* Task instructions *
Please reproduce all of the lines below, word for word and in full.
____________________
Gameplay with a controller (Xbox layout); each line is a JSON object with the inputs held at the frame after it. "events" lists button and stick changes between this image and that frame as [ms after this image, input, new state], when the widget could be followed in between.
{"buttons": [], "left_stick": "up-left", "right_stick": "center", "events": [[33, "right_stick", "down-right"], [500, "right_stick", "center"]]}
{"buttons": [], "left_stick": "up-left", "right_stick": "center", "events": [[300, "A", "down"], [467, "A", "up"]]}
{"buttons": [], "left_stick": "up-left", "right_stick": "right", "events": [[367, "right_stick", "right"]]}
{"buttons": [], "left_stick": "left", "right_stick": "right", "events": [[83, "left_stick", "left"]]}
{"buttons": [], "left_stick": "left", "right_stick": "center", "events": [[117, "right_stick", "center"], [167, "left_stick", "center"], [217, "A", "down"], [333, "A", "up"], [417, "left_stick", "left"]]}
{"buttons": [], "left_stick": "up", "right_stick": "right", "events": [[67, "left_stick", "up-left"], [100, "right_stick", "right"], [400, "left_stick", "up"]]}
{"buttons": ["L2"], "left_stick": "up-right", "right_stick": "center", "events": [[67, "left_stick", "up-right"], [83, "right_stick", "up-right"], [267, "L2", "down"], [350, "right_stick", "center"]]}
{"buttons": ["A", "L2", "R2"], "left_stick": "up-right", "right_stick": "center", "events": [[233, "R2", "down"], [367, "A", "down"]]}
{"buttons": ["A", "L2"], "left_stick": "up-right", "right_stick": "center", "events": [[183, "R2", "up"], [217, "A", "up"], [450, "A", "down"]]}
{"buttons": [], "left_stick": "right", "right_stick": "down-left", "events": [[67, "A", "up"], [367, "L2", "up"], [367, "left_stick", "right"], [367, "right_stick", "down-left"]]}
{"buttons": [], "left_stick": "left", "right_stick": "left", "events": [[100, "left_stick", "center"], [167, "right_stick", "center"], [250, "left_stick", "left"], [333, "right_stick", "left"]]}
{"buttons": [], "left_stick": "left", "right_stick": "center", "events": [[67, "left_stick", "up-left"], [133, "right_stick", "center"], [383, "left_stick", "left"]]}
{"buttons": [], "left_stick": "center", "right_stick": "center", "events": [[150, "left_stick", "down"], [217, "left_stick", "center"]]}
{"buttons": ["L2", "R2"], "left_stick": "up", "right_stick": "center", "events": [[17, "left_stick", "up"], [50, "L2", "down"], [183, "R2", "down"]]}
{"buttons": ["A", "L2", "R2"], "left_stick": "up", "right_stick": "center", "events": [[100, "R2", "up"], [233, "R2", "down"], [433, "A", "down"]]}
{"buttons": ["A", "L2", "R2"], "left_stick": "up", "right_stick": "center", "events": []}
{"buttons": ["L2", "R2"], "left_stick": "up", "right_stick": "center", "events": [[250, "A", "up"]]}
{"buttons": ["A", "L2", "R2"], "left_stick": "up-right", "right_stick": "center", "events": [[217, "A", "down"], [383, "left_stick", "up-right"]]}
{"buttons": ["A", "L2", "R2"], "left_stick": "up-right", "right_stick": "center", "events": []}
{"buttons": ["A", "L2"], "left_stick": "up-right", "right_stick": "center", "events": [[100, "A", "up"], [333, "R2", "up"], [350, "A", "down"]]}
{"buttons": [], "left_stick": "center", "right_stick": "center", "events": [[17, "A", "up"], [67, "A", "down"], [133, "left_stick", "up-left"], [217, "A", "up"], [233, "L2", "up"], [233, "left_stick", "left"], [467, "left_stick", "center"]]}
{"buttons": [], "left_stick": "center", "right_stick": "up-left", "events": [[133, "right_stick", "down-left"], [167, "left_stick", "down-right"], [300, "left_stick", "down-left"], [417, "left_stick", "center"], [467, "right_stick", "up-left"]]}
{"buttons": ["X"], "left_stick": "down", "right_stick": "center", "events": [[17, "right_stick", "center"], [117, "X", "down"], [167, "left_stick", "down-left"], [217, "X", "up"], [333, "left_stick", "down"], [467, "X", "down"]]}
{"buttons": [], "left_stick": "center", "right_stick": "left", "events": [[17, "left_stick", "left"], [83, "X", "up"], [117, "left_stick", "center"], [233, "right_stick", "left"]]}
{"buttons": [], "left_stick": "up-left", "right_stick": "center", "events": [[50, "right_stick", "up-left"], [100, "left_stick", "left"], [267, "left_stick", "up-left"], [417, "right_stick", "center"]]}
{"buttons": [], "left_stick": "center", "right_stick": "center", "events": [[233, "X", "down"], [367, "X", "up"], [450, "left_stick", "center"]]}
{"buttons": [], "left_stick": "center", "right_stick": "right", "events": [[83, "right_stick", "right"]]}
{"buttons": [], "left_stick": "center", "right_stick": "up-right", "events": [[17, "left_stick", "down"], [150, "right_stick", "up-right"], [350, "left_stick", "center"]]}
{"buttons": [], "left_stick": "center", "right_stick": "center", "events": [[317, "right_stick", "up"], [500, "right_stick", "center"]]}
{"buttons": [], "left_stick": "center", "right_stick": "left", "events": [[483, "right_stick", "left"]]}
____________________
* Answer space *
Gameplay with a controller (Xbox layout); each line is a JSON object with the inputs held at the frame after it. "events" lists button and stick changes between this image and that frame as [ms after this image, input, new state], when the widget could be followed in between.
{"buttons": [], "left_stick": "up-left", "right_stick": "center", "events": [[33, "right_stick", "down-right"], [500, "right_stick", "center"]]}
{"buttons": [], "left_stick": "up-left", "right_stick": "center", "events": [[300, "A", "down"], [467, "A", "up"]]}
{"buttons": [], "left_stick": "up-left", "right_stick": "right", "events": [[367, "right_stick", "right"]]}
{"buttons": [], "left_stick": "left", "right_stick": "right", "events": [[83, "left_stick", "left"]]}
{"buttons": [], "left_stick": "left", "right_stick": "center", "events": [[117, "right_stick", "center"], [167, "left_stick", "center"], [217, "A", "down"], [333, "A", "up"], [417, "left_stick", "left"]]}
{"buttons": [], "left_stick": "up", "right_stick": "right", "events": [[67, "left_stick", "up-left"], [100, "right_stick", "right"], [400, "left_stick", "up"]]}
{"buttons": ["L2"], "left_stick": "up-right", "right_stick": "center", "events": [[67, "left_stick", "up-right"], [83, "right_stick", "up-right"], [267, "L2", "down"], [350, "right_stick", "center"]]}
{"buttons": ["A", "L2", "R2"], "left_stick": "up-right", "right_stick": "center", "events": [[233, "R2", "down"], [367, "A", "down"]]}
{"buttons": ["A", "L2"], "left_stick": "up-right", "right_stick": "center", "events": [[183, "R2", "up"], [217, "A", "up"], [450, "A", "down"]]}
{"buttons": [], "left_stick": "right", "right_stick": "down-left", "events": [[67, "A", "up"], [367, "L2", "up"], [367, "left_stick", "right"], [367, "right_stick", "down-left"]]}
{"buttons": [], "left_stick": "left", "right_stick": "left", "events": [[100, "left_stick", "center"], [167, "right_stick", "center"], [250, "left_stick", "left"], [333, "right_stick", "left"]]}
{"buttons": [], "left_stick": "left", "right_stick": "center", "events": [[67, "left_stick", "up-left"], [133, "right_stick", "center"], [383, "left_stick", "left"]]}
{"buttons": [], "left_stick": "center", "right_stick": "center", "events": [[150, "left_stick", "down"], [217, "left_stick", "center"]]}
{"buttons": ["L2", "R2"], "left_stick": "up", "right_stick": "center", "events": [[17, "left_stick", "up"], [50, "L2", "down"], [183, "R2", "down"]]}
{"buttons": ["A", "L2", "R2"], "left_stick": "up", "right_stick": "center", "events": [[100, "R2", "up"], [233, "R2", "down"], [433, "A", "down"]]}
{"buttons": ["A", "L2", "R2"], "left_stick": "up", "right_stick": "center", "events": []}
{"buttons": ["L2", "R2"], "left_stick": "up", "right_stick": "center", "events": [[250, "A", "up"]]}
{"buttons": ["A", "L2", "R2"], "left_stick": "up-right", "right_stick": "center", "events": [[217, "A", "down"], [383, "left_stick", "up-right"]]}
{"buttons": ["A", "L2", "R2"], "left_stick": "up-right", "right_stick": "center", "events": []}
{"buttons": ["A", "L2"], "left_stick": "up-right", "right_stick": "center", "events": [[100, "A", "up"], [333, "R2", "up"], [350, "A", "down"]]}
{"buttons": [], "left_stick": "center", "right_stick": "center", "events": [[17, "A", "up"], [67, "A", "down"], [133, "left_stick", "up-left"], [217, "A", "up"], [233, "L2", "up"], [233, "left_stick", "left"], [467, "left_stick", "center"]]}
{"buttons": [], "left_stick": "center", "right_stick": "up-left", "events": [[133, "right_stick", "down-left"], [167, "left_stick", "down-right"], [300, "left_stick", "down-left"], [417, "left_stick", "center"], [467, "right_stick", "up-left"]]}
{"buttons": ["X"], "left_stick": "down", "right_stick": "center", "events": [[17, "right_stick", "center"], [117, "X", "down"], [167, "left_stick", "down-left"], [217, "X", "up"], [333, "left_stick", "down"], [467, "X", "down"]]}
{"buttons": [], "left_stick": "center", "right_stick": "left", "events": [[17, "left_stick", "left"], [83, "X", "up"], [117, "left_stick", "center"], [233, "right_stick", "left"]]}
{"buttons": [], "left_stick": "up-left", "right_stick": "center", "events": [[50, "right_stick", "up-left"], [100, "left_stick", "left"], [267, "left_stick", "up-left"], [417, "right_stick", "center"]]}
{"buttons": [], "left_stick": "center", "right_stick": "center", "events": [[233, "X", "down"], [367, "X", "up"], [450, "left_stick", "center"]]}
{"buttons": [], "left_stick": "center", "right_stick": "right", "events": [[83, "right_stick", "right"]]}
{"buttons": [], "left_stick": "center", "right_stick": "up-right", "events": [[17, "left_stick", "down"], [150, "right_stick", "up-right"], [350, "left_stick", "center"]]}
{"buttons": [], "left_stick": "center", "right_stick": "center", "events": [[317, "right_stick", "up"], [500, "right_stick", "center"]]}
{"buttons": [], "left_stick": "center", "right_stick": "left", "events": [[483, "right_stick", "left"]]}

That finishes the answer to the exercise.